SHURA Enerji Dönüşümü Merkezi, Bilkent Üniversitesi Enerji Politikaları Araştırma Merkezi desteğiyle 23 Mart tarihinde “Türkiye’nin Hidrojen Stratejisi” toplantısı düzenledi.
Üretim için en önemli unsur; maliyetlerin düşmesi
Toplantıda, SHURA tarafından yayımlanan “Türkiye’nin Ulusal Hidrojen Stratejisi için Öncelikli Alanlar” raporuyla ilgili bilgilendirmede bulunan SHURA Enerji Dönüşümü Merkezi Direktörü Değer Saygın’a göre, yeşil hidrojen kullanımının yaygınlaşması için en önemli unsur üretim maliyetlerinin düşmesi.
Türkiye’nin hidrojen üretimi için öncelikli alanlar belirlemesi gerektiğini ifade eden Saygın, “Bu süreçte kapsamlı bir strateji oluşturulması, finansman sağlanması ve hidrojenin yerli enerji dönüşümündeki rolünün belirlenmesi önemli.” dedi.
Yeşil hidrojenin özellikle enerji yoğun sektörlerde yaygınlaşması ile ithal fosil yakıtlara olan bağımlılığın azalacağına dikkat çeken SHURA’ya göre, nihai enerji talebinin yüzde 5’i yeşil hidrojenden sağlanabilir.
Yüzde 5’lik bu oran, 1,6 milyon ton yani 4,6 milyon ton eşdeğer petrol seviyesinde yeşil hidrojen anlamına geliyor ve bu üretimin gerçekleşmesi için 12 GW’lık yenilenebilir enerji kapasitesi gerekiyor. Bunların hayata geçirilmesi için de 45 milyar dolar yatırım finansmanın gerekli olacağı öngörülüyor.
Hidrojen nerelerde rol oynayabilir?
Yeşil hidrojenin üretim, binalar ve ulaştırmada rol oynayabileceği, üretim alanında özellikle çelik, çimento ve petrokimya gibi karbondan arındırılması zor sektörler için çözüm yolu olacağı düşünülüyor.
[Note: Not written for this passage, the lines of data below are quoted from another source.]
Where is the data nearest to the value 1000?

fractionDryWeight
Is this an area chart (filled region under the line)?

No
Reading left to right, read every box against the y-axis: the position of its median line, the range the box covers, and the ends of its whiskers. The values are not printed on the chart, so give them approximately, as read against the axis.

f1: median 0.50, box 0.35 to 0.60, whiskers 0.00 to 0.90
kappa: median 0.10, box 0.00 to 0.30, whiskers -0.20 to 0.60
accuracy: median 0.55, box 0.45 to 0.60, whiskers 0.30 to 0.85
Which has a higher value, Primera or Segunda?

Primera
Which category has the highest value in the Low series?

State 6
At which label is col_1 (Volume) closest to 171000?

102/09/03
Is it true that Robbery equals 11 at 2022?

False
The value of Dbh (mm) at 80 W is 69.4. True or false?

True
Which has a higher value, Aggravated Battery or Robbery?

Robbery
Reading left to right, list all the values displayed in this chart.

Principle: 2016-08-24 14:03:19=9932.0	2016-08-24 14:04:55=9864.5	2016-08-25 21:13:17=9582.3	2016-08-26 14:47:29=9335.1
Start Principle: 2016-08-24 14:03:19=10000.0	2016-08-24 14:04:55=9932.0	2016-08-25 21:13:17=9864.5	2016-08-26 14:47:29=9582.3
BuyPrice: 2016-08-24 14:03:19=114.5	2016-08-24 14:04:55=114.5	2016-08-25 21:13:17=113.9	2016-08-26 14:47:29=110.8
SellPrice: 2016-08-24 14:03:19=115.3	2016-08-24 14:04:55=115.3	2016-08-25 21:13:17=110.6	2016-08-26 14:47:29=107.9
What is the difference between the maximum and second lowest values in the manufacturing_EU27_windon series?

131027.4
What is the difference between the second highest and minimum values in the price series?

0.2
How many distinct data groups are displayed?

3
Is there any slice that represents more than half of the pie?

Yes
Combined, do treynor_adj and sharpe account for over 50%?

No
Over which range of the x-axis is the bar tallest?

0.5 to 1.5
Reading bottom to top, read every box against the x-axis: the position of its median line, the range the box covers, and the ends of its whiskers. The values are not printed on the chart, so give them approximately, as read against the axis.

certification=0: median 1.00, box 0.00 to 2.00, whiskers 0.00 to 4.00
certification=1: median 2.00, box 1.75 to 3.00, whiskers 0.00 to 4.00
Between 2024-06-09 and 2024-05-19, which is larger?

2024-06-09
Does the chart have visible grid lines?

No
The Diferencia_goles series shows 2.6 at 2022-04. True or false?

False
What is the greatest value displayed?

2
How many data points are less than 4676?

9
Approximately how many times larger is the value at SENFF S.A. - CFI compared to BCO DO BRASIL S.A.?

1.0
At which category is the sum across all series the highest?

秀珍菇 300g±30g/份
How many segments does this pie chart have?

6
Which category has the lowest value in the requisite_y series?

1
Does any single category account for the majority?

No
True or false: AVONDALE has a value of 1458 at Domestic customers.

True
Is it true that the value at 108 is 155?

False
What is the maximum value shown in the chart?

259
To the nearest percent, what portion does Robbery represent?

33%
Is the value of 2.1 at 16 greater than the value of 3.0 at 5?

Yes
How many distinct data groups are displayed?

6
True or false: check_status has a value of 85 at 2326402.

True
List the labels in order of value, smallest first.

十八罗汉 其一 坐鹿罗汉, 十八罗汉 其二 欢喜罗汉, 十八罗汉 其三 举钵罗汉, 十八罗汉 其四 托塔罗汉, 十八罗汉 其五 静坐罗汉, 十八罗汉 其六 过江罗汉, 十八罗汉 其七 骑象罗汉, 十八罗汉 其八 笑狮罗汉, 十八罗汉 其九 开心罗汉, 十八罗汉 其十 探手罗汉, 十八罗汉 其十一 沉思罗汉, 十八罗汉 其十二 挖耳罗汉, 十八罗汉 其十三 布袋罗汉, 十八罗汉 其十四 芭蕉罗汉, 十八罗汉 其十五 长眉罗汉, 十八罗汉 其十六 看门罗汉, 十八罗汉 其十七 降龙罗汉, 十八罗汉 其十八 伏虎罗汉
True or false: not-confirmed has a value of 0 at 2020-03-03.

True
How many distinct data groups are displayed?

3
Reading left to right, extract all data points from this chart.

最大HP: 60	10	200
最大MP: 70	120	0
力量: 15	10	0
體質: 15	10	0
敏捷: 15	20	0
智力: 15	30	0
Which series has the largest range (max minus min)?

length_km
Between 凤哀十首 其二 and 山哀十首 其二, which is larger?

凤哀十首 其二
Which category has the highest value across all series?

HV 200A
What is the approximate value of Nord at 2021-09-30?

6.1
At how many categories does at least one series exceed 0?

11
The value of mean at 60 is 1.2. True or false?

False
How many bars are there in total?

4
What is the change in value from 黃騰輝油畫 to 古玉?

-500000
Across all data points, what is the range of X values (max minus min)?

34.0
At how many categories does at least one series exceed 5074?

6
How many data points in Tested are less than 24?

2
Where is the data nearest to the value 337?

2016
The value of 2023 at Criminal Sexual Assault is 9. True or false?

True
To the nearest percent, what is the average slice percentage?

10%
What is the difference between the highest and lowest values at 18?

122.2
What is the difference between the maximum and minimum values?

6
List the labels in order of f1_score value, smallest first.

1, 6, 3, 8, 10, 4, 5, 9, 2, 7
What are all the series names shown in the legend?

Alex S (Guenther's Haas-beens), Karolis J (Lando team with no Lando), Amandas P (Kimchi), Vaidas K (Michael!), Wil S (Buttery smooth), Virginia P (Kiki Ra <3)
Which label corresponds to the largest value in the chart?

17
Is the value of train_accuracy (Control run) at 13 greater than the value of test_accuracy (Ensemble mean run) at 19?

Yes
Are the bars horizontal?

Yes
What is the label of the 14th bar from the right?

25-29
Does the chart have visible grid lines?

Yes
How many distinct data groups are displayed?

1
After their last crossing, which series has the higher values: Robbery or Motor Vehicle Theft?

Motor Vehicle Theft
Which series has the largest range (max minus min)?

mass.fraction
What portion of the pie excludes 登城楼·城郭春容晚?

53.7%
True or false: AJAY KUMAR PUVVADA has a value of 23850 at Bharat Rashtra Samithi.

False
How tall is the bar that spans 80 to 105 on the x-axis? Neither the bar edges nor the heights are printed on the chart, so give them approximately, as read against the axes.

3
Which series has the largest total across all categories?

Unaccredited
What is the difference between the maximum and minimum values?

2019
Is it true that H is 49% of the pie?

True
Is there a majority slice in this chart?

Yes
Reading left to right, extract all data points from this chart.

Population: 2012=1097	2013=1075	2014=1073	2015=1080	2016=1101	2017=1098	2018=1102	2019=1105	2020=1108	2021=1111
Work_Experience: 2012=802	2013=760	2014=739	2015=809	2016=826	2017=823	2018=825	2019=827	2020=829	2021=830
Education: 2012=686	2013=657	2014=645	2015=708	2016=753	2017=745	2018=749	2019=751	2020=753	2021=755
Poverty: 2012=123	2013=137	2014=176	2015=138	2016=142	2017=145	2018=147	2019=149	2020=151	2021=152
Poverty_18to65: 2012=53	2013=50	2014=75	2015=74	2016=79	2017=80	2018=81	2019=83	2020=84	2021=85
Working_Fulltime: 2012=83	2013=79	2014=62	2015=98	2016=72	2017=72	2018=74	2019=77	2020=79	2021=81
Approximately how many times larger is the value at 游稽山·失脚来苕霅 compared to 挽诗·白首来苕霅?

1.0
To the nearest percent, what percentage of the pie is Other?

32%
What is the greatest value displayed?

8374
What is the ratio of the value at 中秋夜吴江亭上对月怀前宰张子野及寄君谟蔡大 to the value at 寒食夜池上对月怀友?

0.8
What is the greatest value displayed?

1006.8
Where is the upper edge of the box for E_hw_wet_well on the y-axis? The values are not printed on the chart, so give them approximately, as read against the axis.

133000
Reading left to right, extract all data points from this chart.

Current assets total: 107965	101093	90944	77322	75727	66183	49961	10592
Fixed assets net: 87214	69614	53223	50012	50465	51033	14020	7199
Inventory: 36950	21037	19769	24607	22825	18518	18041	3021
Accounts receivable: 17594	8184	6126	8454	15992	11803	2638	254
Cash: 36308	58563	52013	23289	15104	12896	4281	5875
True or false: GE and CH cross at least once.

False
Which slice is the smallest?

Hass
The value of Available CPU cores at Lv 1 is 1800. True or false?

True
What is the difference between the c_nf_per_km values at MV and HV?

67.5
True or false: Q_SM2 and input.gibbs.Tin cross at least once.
SHURA’ya göre, küresel seviyedeki değerlendirmeler maliyet rekabet gücünün üretilen yeşil hidrojenin kilogram başına yaklaşık 2-3 dolarlık seviyede olacağını gösteriyor ve yenilenebilir enerji kaynak bazlı yeşil hidrojen, enerjiyi son tüketen sektörlerin dönüşümünde önemli bir fırsat sağlayabilir.